Ivy Kombo started singing when she was 10 years old in primary school and she composed her first song "Be Thou My Vision" at St John's Chikwaka High School. The track was part of the popular album "Mufudzi Wangu", which was released in 1994 as the debut album of the popular gospel music group; Ezekiel Guti Evangelical Association (EGEA) Gospel Train. The group was made up of Ivy Kombo, her twin sister Anne Kombo and Carol Chivengwa Mujokoro.

Her professional career actually started in 1992 when she joined the Ezekiel Guti Evangelical Association Gospel Train (EGEA) popularly known as Gospel Train which was founded by Admire Kasi.

Later, Kombo recorded her debut album in 1993 titled Mufudzi Wangu with the group. EGEA Gospel Train recorded four successful albums between 1992 and 1996; Mufudzi Wangu, Ndinokudai Jesu, Vimba naJehovah and Kutenda. Around 1996, Kombo and Carol Mujokoro Chivengwa left the group to pursue solo careers. Between 1993 and 2003, Ivy Kombo recorded songs annually.

As a solo artist Kombo released several radio hits including Nguva Yakwana, Handidzokre Shure, Mwari Ndimweya and Wawana Jesu.

In 2000, Kombo became the director of Gospel Train Records and co-founder of Nguva Yakwana Celebrations gospel shows in 2002 which featured such South African artists as Thembinkosi, Lundi Tyamara, and Buhle. In 2001, Ivy Kombo was part of Zimbabwe Broadcasting Corporation vision 2020 music initiative along with Chiwoniso Maraire and Busi Ncube. In 2002, Kombo was a founding member of Ruvhuvhuto Sisters during her solo career which consisted of Plaxedes Wenyika, Fortunate Matenga and the late Jackie Madondo.
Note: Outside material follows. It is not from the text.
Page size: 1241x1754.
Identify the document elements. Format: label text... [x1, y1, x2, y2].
The group's first project was the Miss Malaika beauty pageant promotional jingle held in 2003.

==Discography==
Albums

As part of EGEA Gospel Train:
- Mufudzi Wangu 1993/4
- Ndinokudai Jesu 1994
- Vimba naJehovah 1995
- Kutenda 1996

As a Solo Artist:
- Ndaidziwanepi Nyasha 1997
- Hosanna Wekudenga 1998
- Denga Rinotaura 2000
- Nyengetera 2000
- Mufudzi Wangu Special (2nd Edition) 2001- featuring Jackie Madondo
- Nguva Yakwana 2002
- Handidzokere Shure Part 1 2003
- Handidzokere Shure Part 2 2003
- Two Minutes 2008
- Like Mt Zion 2019
- The Tribute 2021

Singles

- Ndiyaniko 2019
- Takazvipihwa 2022

==Awards==
- Best Gospel Artists - Tinotenda Siyabonga Annual Music Awards 2000
- Best Selling Gospel Artist - National Arts Merit Awards 2003
- Best Female Gospel Artist - National Arts Merit Awards 2003

==Personal life==
Ivy Kombo is married to Admire Kasi, the founder of UpperView International Ministries.